Here are the most important things you need to know about the tour:
- Wear comfortable shoes.
- Arrive semi-hungry. You’re going to try small portions of a lot of food.
- Don’t worry if it rains – the tour guide will provide umbrellas.
- Tip your guide
- Seriously, don’t come in your Louboutins.
Here’s why we enjoyed the Design District tour so much:
St. Roch Market
Before we launch into hysterics over the falafel – and that’s coming, don’t worry – know that the tour starts upstairs at St. Roch Market. The upscale food hall, a test kitchen for some of Miami’s best chefs, features 12 vendors. We tried samples from Dal Plin (Italian); Itamae (sushi); Tran Am (Vietnamese) and Jaffa (Israeli). We are considering having our ashes sprinkled at Dal Plin, we love it so much, but don’t tell anybody.
Then the fabulous folks at Coop (Southern cooking) spotted our group and came bustling over with a basket of chicken bites that tasted like heaven itself had brined and fried them. This is what they eat in The Good Place.
Now, about that falafel, served on a sea of tahini. Our new goal in life is to find better falafel somewhere in Miami, even though we know this is impossible. These crunchy nuggets were the best we ever had.
Next, we went upstairs to investigate Abaco Premium Wines, a wine shop that hosts tastings. Tour guide Mirka Roch Harris shows you exactly how happy you will be to get out of the sun and sample a cold glass of 2016 AM2 rose from Sonoma, California.
Along the rout you’ll see some of the Design District’s notable art, including this fiberglass sculpture of architect Le Corbusier by French artist Xavier Veilhan.
It has been maybe 30 minutes since you’ve eaten anything. My God. So back downstairs to Gloria and Emilio Estefan’s restaurant. Estefan Kitchen makes the wait worthwhile by serving you a perfectly balanced flavor explosion: expertly seasoned pork, mashed yucca and plantains, along with a generous pour of red or white wine.
Hope you saved room, because now it’s time to stroll past Hermes and Fendi and try a taco. Because you haven’t had enough food yet.
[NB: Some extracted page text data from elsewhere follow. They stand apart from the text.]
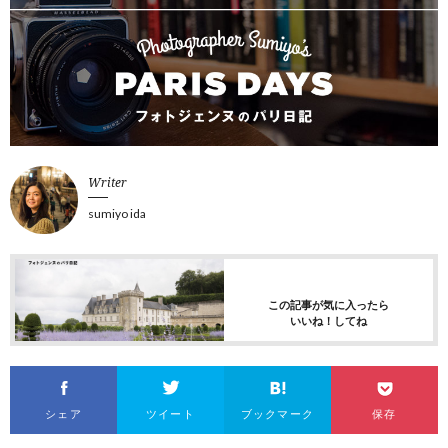
Writer
sumiyo ida
この記事が気に入ったら
いいね！してね
シェア
ツイート
ブックマーク
保存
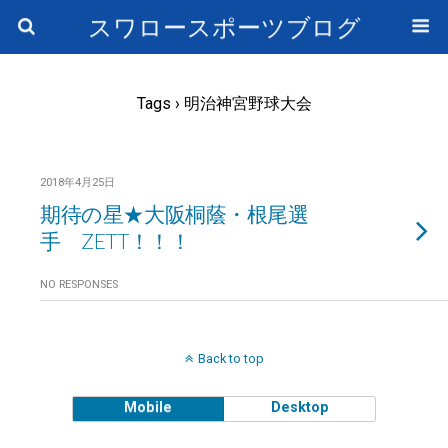
スワロースポーツブログ
Tags › 明治神宮野球大会
2018年4月25日
期待の星★大阪桐蔭・根尾選
手 ZETT！！！
NO RESPONSES
Back to top
Mobile
Desktop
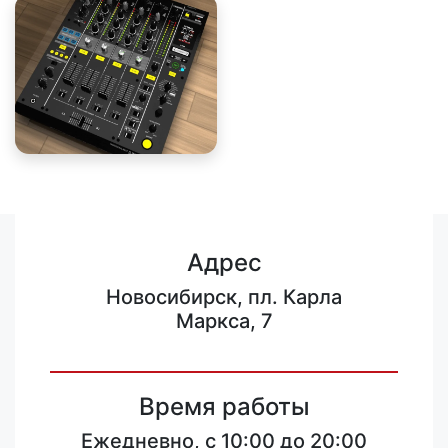
Адрес
Новосибирск, пл. Карла
Маркса, 7
Время работы
Ежедневно, с 10:00 до 20:00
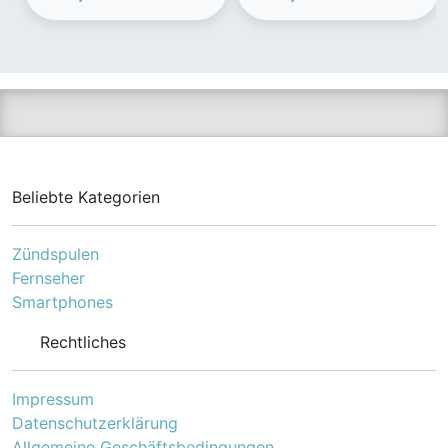
MINI,Schrägheck
MERCEDES-
(R50, R53),Cabrio
BENZ,CHRYSLER,C-
(R52)
Klasse T-modell
(S203),190 (W201)
Beliebte Kategorien
Zündspulen
Fernseher
Smartphones
Rechtliches
Impressum
Datenschutzerklärung
Allgemeine Geschäftsbedingungen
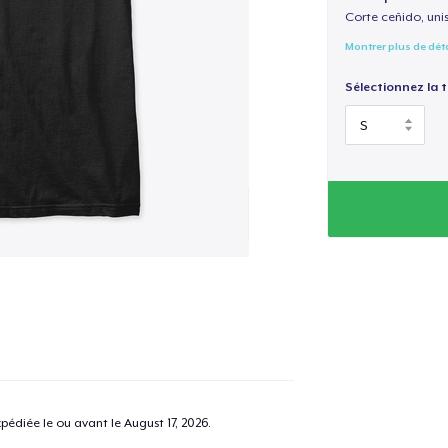
Corte ceñido, uni
Montrer plus de dét
Sélectionnez la ta
pédiée le ou avant le
August 17, 2026
.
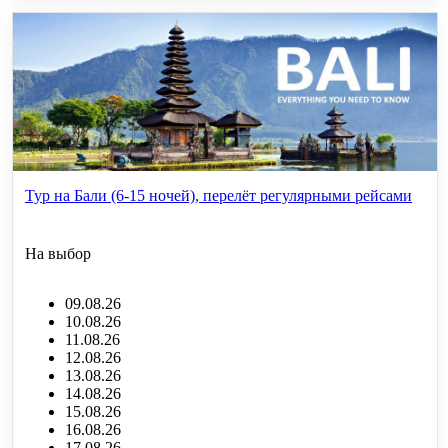
Тур на Бали (6-15 ночей), перелёт регулярными рейсами
На выбор
09.08.26
10.08.26
11.08.26
12.08.26
13.08.26
14.08.26
15.08.26
16.08.26
17.08.26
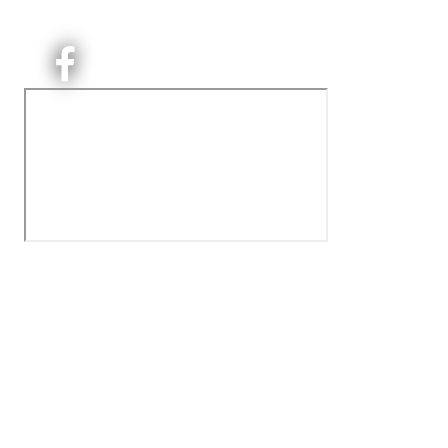
Orgnr: ‍975 663 450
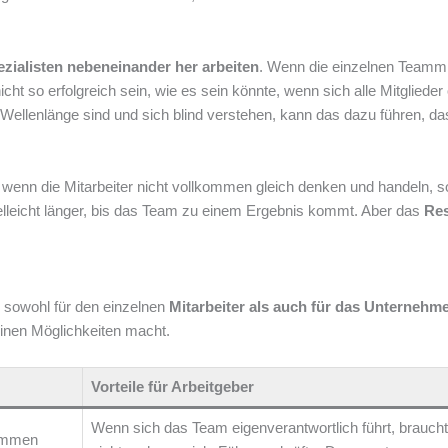
zialisten nebeneinander her arbeiten
. Wenn die einzelnen Teammi
cht so erfolgreich sein, wie es sein könnte, wenn sich alle Mitglieder
Wellenlänge sind und sich blind verstehen, kann das dazu führen, da
, wenn die Mitarbeiter nicht vollkommen gleich denken und handeln, 
lleicht länger, bis das Team zu einem Ergebnis kommt. Aber das
Res
 sowohl für den einzelnen
Mitarbeiter als auch für das Unternehm
inen Möglichkeiten macht.
Vorteile für Arbeitgeber
Wenn sich das Team eigenverantwortlich führt, brauch
timmen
The final stop is MadLab Creamery, the informal and adorable dessert mecca by Soraya Kilgore. You finish your day with a cup of ice cream or sorbet, in our case Ecuadorian chocolate. Because Ecuadorian chocolate! The Japanese cheesecake will definitely lure us back.
Design District Food Tour
What: Five stops and a short walking tour around the Design District; meets upstairs at St. Roch Market. Reservations a must.